I’ve had a chance to use Office 2007 for the paper that I’m writing. The journal I’m submitting to somehow expects it to be “typeset” in Word, which is an interesting exercise in futility.

But I like Office 2007. I’m not 100% sure, but it seems that the equation editor has been revamped, although it’s been years since I’ve had to use it. For the limited use I put it through this time round, it seems to be doing a semi-reasonable job at typesetting the equations, although inputting them is still something I’m glad I don’t have to frequently do.

And Office 2007 has a built in citation manager! That made me quite happy to see, although I’m still having a lot of teething-pain with it. For instance, I often land up with author surnames and first names switched around, even when I’m using their built in “edit name” tool that has separate fields for adding first name, middle name and surname. It also doesn’t completely handle citation styles, like how to cite page numbers and so on: it just lets the user add arbitrary “page number” text to the citation; nor does it let you easily add text to a citation (such as Ackermann, 1998), or combine multiple citations into one entry. Gah! Maybe I’m just missing something. It also, sometimes, in what appears to be an arbitrary decision, adds the document’s title to the actual, in-text citation — I have never seen that done in anything except footnote citation styles (which I am not using), and I have no idea why Office feels that this “feature” is something that an author would automatically want. And while I can thankfully use unicode characters in the citations, I don’t seem able to use different font faces, such as italics, which you do actually need when, for instance, an article name contains the name of a species (specific names being written in italics, such as Homo sapiens).

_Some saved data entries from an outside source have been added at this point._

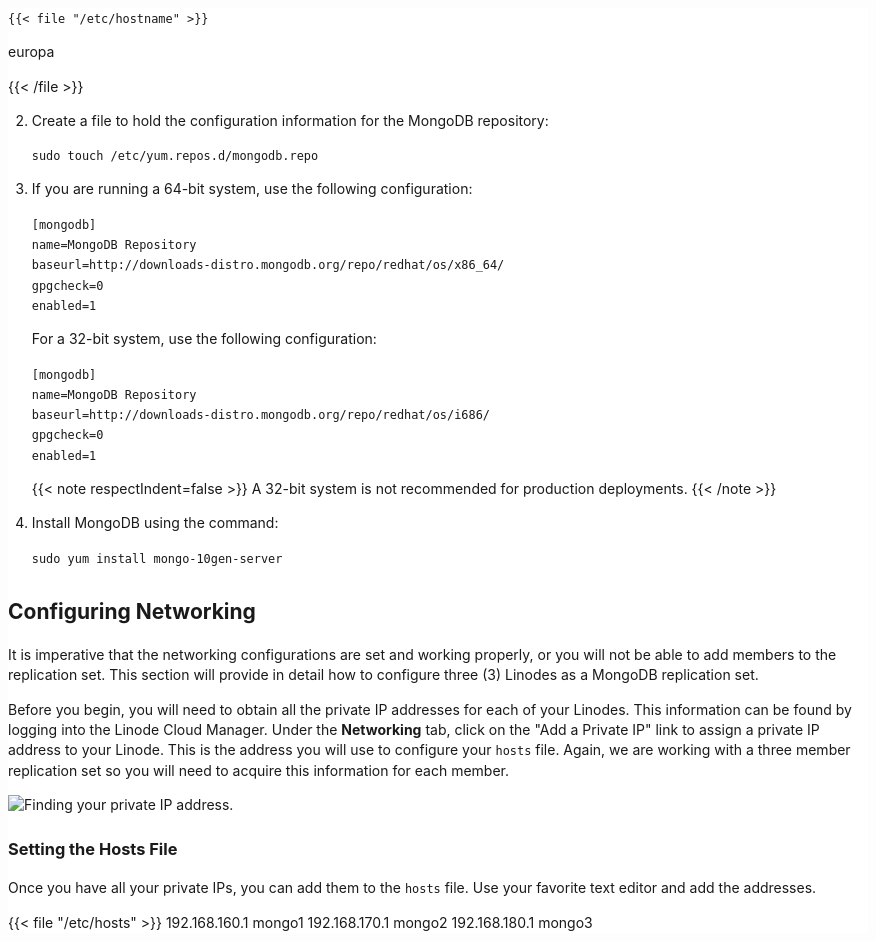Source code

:     {{< file "/etc/hostname" >}}
europa

{{< /file >}}


2.  Create a file to hold the configuration information for the MongoDB repository:

        sudo touch /etc/yum.repos.d/mongodb.repo

3.  If you are running a 64-bit system, use the following configuration:

        [mongodb]
        name=MongoDB Repository
        baseurl=http://downloads-distro.mongodb.org/repo/redhat/os/x86_64/
        gpgcheck=0
        enabled=1

    For a 32-bit system, use the following configuration:

        [mongodb]
        name=MongoDB Repository
        baseurl=http://downloads-distro.mongodb.org/repo/redhat/os/i686/
        gpgcheck=0
        enabled=1

    {{< note respectIndent=false >}}
A 32-bit system is not recommended for production deployments.
{{< /note >}}

4.  Install MongoDB using the command:

        sudo yum install mongo-10gen-server

## Configuring Networking

It is imperative that the networking configurations are set and working properly, or you will not be able to add members to the replication set. This section will provide in detail how to configure three (3) Linodes as a MongoDB replication set.

Before you begin, you will need to obtain all the private IP addresses for each of your Linodes. This information can be found by logging into the Linode Cloud Manager. Under the **Networking** tab, click on the "Add a Private IP" link to assign a private IP address to your Linode. This is the address you will use to configure your `hosts` file. Again, we are working with a three member replication set so you will need to acquire this information for each member.

![Finding your private IP address.](1716-private_ip-v2.png)

### Setting the Hosts File

Once you have all your private IPs, you can add them to the `hosts` file. Use your favorite text editor and add the addresses.

{{< file "/etc/hosts" >}}
192.168.160.1 mongo1
192.168.170.1 mongo2
192.168.180.1 mongo3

Anyway, I like it, although typesetting a large document in it is probably still a nightmare. Trying to easily deal with the various styles, indenting and so on, even in a 25 page document, is an irritating hassle, and I’m not sure I want to deal with over a hundred references in its citation manager — I’m also pretty sure that there’s no way to use those citations in a sensible, non-mechanical way that isn’t going to drive someone insane in the long run.

Paper progress: it’s now down to 25 pages, and all the citations have been added. I just need to fix up the tables and then I can send it off to the other authors.